Je repense à mes cours sur la condamnation de Lamennais en 1832 par le pape Grégoire XVI fustigeant la liberté de la presse et la liberté de conscience, au Syllabus de 1864 combattant toutes les formes de sécularisation, et au retournement final de... 1965 où, par l'adoption de la célèbre "Déclaration sur la liberté religieuse", le concile Vatican II entérine le ralliement du catholicisme a un point fondamental du libéralisme politique.
Il est décidément trop simple de voir dans le christianisme la "religion de la sortie de la religion", comme le fait parfois Marcel Gauchet. Le même n'indique-t-il pas d'ailleurs que ce fut l'Etat qui fut le principal agent de la sécularisation ? Ici encore, une pensée du progrès lent nous manque. La sécularisation fut progressive, complexe, diverse en Occident et le vieux rêve de la supériorité du pouvoir spirituel a perduré longtemps.
Non, ce n'est vraiment pas comme si tout cela avait été simple, comme si nous étions sortis absolument indemnes de l'affaire (quid des formidables "religions séculières" ou "religions politiques" que furent le fascisme et le communisme?), comme si nous avions trouvé du premier coup et définitivement l'équilibre entre l'affirmation de la liberté de conscience et le respect (minimal) des traditions religieuses. Les autorités ecclésiastiques n'ont accepté cela qu'en dernier recours, avec parfois bien des arrière-pensées, et alors, alors seulement, elles ont réinterprété le christianisme et y ont trouvé des ressources pour donner sens au phénomène, à leur manière, et surtout pour accepter ce qui s'était produit. On cherche en vain les traces d'une évolution purement autonome de la religion chrétienne à ce sujet.
Une pensée qui prend en compte l'épaisseur de l'Histoire rend moins sévère le jugement sur le monde musulman, et surtout ouvre la porte à des pensées plus subtiles ; elle refuse d'emprisonner toute une partie de l'humanité dans une impossibilité proclamée.

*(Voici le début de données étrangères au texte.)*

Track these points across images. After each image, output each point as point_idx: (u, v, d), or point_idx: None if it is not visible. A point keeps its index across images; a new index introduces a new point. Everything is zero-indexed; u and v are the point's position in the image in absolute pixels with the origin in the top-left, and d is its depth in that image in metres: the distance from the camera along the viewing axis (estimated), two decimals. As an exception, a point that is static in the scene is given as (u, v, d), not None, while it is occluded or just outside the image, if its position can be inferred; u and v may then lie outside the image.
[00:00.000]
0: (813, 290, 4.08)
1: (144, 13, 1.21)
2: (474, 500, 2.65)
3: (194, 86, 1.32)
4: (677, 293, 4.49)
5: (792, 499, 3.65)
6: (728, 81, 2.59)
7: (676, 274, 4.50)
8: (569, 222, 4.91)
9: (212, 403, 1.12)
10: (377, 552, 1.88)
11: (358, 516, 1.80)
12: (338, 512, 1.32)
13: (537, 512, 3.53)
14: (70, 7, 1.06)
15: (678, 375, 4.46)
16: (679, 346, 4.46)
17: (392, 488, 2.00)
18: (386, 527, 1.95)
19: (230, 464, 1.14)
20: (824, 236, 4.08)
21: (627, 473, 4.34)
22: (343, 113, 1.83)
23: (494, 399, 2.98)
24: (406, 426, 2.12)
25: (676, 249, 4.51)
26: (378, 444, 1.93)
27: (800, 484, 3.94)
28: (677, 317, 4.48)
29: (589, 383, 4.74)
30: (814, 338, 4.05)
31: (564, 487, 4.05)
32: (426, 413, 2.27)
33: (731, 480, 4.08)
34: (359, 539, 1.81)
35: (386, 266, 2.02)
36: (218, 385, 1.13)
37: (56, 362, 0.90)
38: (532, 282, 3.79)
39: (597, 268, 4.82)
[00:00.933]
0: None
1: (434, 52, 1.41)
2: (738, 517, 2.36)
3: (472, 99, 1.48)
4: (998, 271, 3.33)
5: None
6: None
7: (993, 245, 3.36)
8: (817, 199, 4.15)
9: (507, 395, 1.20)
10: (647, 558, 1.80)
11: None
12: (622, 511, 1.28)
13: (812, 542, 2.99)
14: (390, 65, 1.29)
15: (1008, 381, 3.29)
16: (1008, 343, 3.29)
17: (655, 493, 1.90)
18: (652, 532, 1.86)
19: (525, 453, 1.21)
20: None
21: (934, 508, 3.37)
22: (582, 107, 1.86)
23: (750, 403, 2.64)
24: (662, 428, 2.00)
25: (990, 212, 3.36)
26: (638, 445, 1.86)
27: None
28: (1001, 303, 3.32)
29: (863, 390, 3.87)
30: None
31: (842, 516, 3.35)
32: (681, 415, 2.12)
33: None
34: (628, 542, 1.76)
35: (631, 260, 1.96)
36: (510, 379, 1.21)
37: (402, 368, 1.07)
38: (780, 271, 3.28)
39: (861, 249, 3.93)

Les traditions sont évolutives, elles s'adaptent, elles sont le théâtre de luttes de tendances, quand bien même elles aiment à se présenter comme unifiées, monolithiques. L'essai à paraître au début de l'année prochaine, l'essai ultime de Thierry Wanegffelen, son testament intellectuel, Le roseau pensant. Essai sur la ruse de la modernité occidentale, en dit long sur les chemins tortueux de l'affirmation de l'individu moderne, sur tous les asservissements qui le guettent. Je crois profondément que si les historiens ne se condamnaient pas si souvent à l'étude indéfinie du détail, ils auraient bien des choses à dire à ce propos.